Unsupervised Document Set Exploration Using Divisive Partitioning

Daniel Boley
Department of Computer Science and Engineering
University of Minnesota

Contact Information

4-192 EE/CS, 200 Union St. SE,
Minneapolis, MN 55455
Phone: (612) 625-3887
Fax: (612) 625-0572
Email: lastname at cs.umn.edu
Project WWW Page: "http://www.cs.umn.edu/~boley/PDDP.html"
Personal Home Page: "http://www.cs.umn.edu/~boley"

Sponsors

National Science Foundation under grant: IIS-9811229, IIS-0208621.

Keywords

Unsupervised clustering, data mining, classification, hierarchical taxomonies, Web agents.

Project References and Selected Publications


Project Software

Project Summary

This project is devoted to the research and development of a hierarchical divisive clustering algorithm. The basic underlying activity is the basic research needed to fully develop the divisive partitioning method and the applied research needed to demonstrate its use on specific applications and to make it easy for humans to use. The conceptual framework for the basic divisive partitioning method has been developed, and an efficient prototype implementation has been installed locally, on which all experimental results have been based. The research issues to be addressed in this project include completion of the theoretical foundations of the algorithm, experiments on larger datasets to measure the scalability of the methods, experiments on a datasets from a variety of sources as a way to gain understanding about the theory behind the method, extensions to the algorithm capabilities, extensions to other applications beyond text document clustering, and validation of algorithm results. Technology transfer forms an additional part of this project, and will be addressed by applying the methods developed as part of the project to other application datasets (e.g. genome, toxicology, medical literature datasets), as well as extending it to other paradigms such as hierarchical taxonomies, document rating aids and collaborative filtering. By incorporating it into a Web agent, the methods will be made available to a wide audience. All application datasets have either been collected by colleagues and will be shared as part of ongoing projects, or are available over the Web.

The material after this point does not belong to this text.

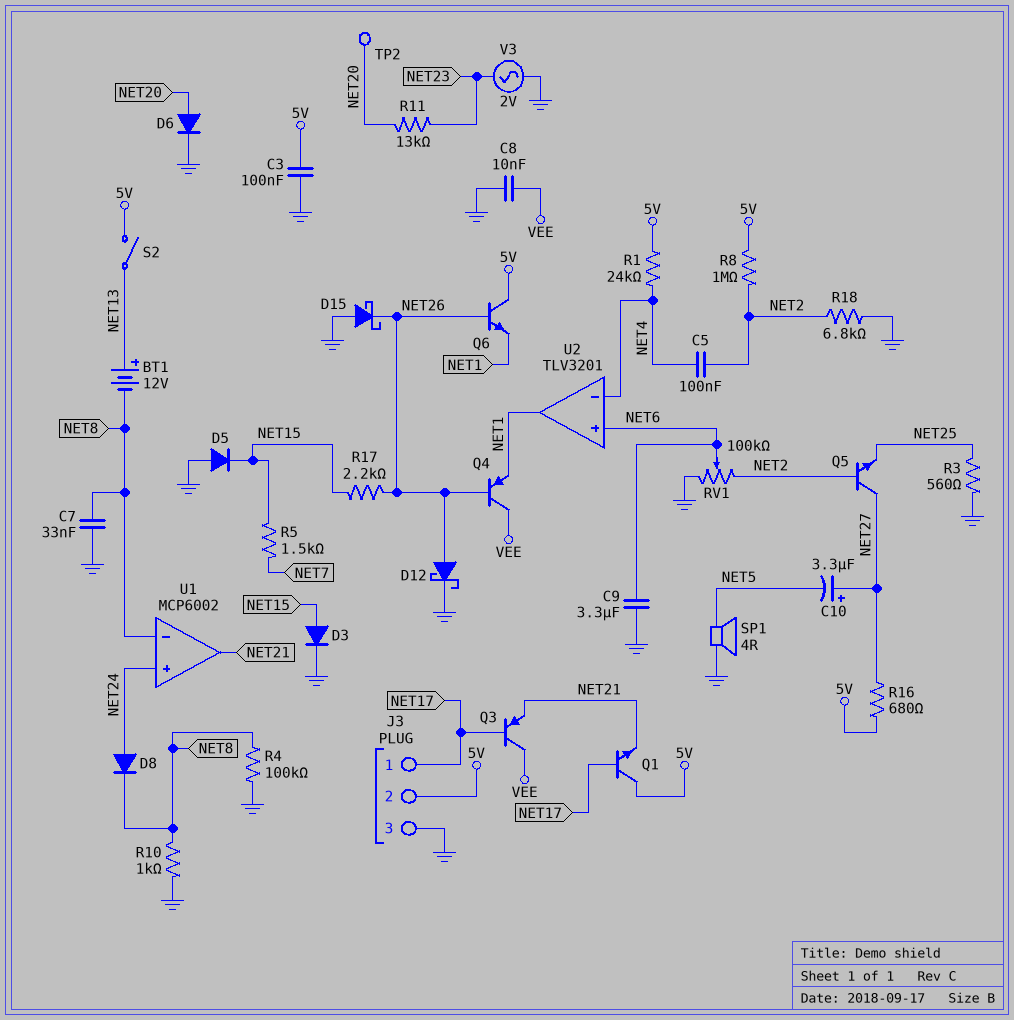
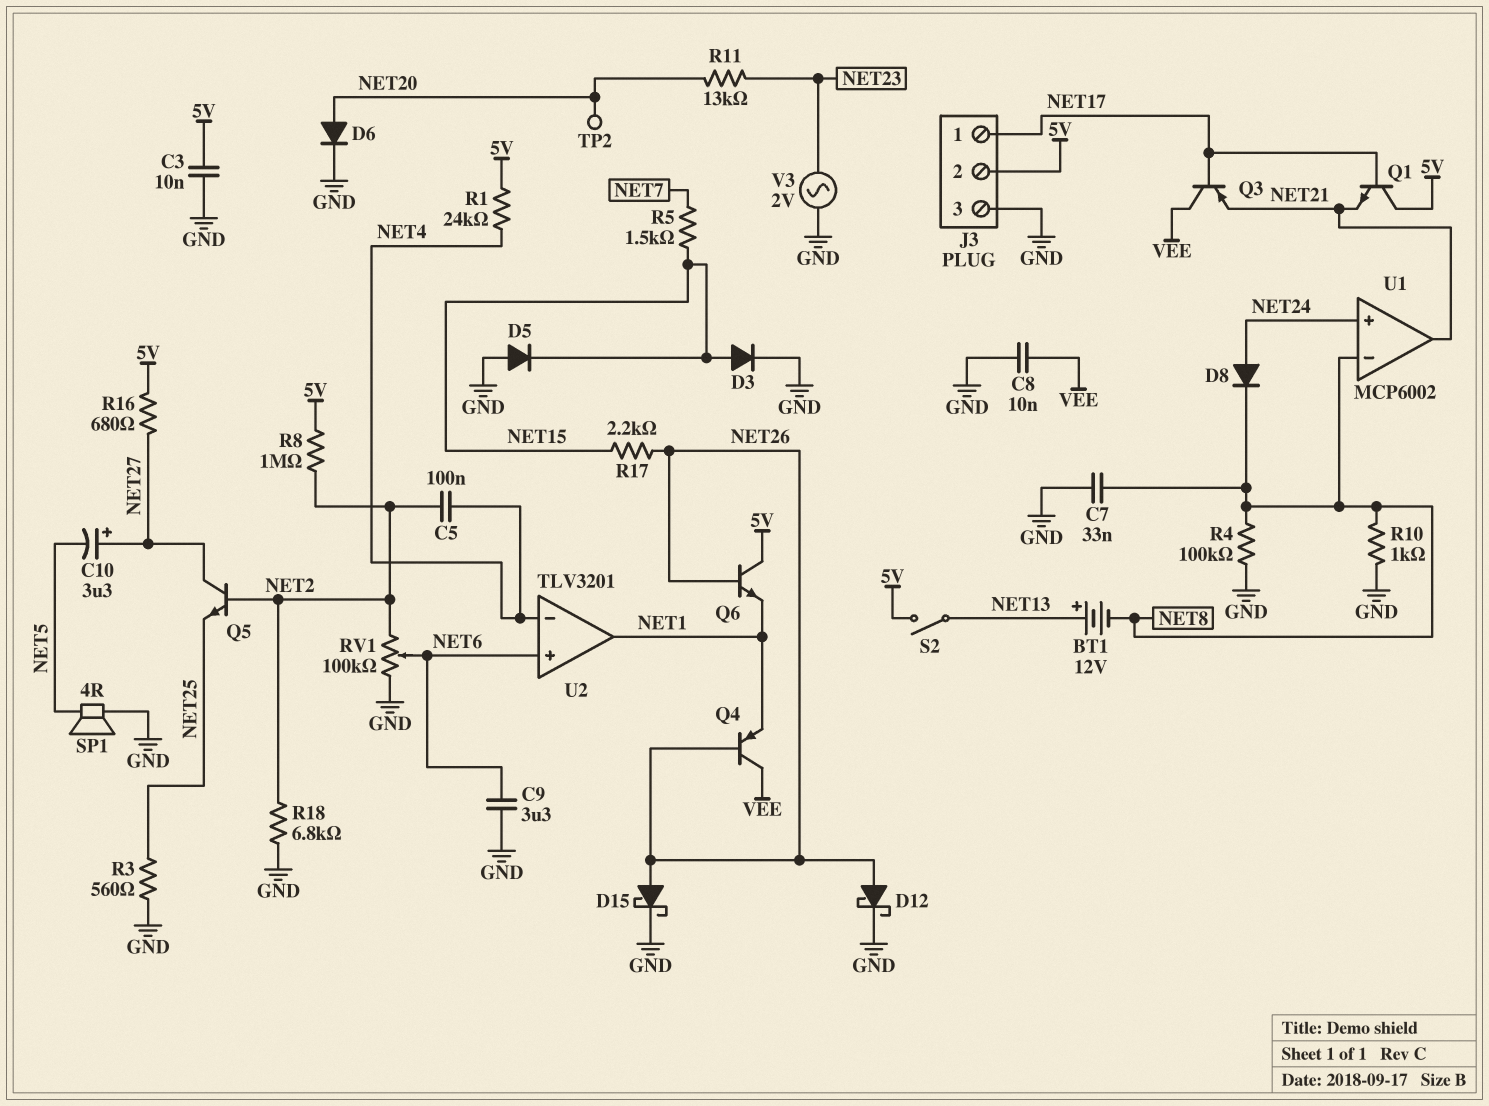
C3: 100nF (5V, GND) -> 10nF (5V, GND)
D15: schottky (A GND, K NET26) -> schottky (A NET26, K GND)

Goals, Objectives And Targeted Activities

The project goals are to develop the Principal Direction Divisive Partitioning (PDDP) Algorithm and demonstrate its effectiveness in a variety of applications.

The specific goals can be grouped into three main categories:
(1) demonstrate and test the applicability and effectiveness of the PDDP algorithm to new application areas, including very large data sets;
(2) extend the capabilities of the algorithm to include features for automatically determining the number of clusters or automatically producing labels to help users navigate through large datasets;
(3) develop user interfaces to allow easy access to the functionality of the algorithm, allowing users to apply it to a variety of datasets in a straightforward way.

The research plan included the following tasks:
(a) Demonstrate the scalability compared to older methods,
(b) Demonstrate the effectiveness in terms of quality of resulting clusters,
(c) Incorporate an autonomous stopping test,
(d) Develop methods for producing hierarchical taxonomic labels,
(e) Develop a user interface based on a Web agent.

Indication Of Success

Success is measured in the progress made within each task in the research plan. This project has been in progress for only 6 months during which we have actively pursued all 5 tasks mentioned above. In this period we have accomplished the following:
(i) We have developed the conceptual framework necessary to incorporate essential new features of the methods. The features are necessary to make the method a practical and useful method in the domain of Web exploration and include an automatic stopping test and a dynamic incremental updating feature [Ref. 1].
(ii) We have completed the design of a client-side Web agent incorporating this algorithm as a tool to automatically [i.e. without user participation] organize a large collection of Web pages visited by a user using a normal Web browser. The feasibility and practicality of the design has been demonstrated [Ref. 3], but robustness issues still need to be addressed.
  • Discoveries at and across the frontier of science and engineering.

    We have developed a new paradigm for partitioning large datasets and the conceptual framework to incorporate new features. This framework has been made possible only by a synergy of a variety of different scientific disciplines, with the result that methods have new capabilities not possible by using methods from only one scientific discipline.

  • Connections between discoveries and their use in service to society.
    The methods begin investigated here are of immediate and practical value to the analysis of large data sets from different applications: text documents, texture images, chemical toxicity parameters, etc. The automated analysis of large bodies of data from a variety of sources is a critical issue in the age of digital technology, and automated and unsupervised analysis tools are essential in this effort.

  • A diverse, globally-oriented workforce of scientists and engineers.
    Even at the early stages of this project, we have promoted the education and incorporation of women in the workforce of scientists and engineers. The interdisciplinary nature of the project also encourages exposure and learning of concepts across many scientific disciplines, leading to a more well-rounded preparation to be members of the scientific workforce.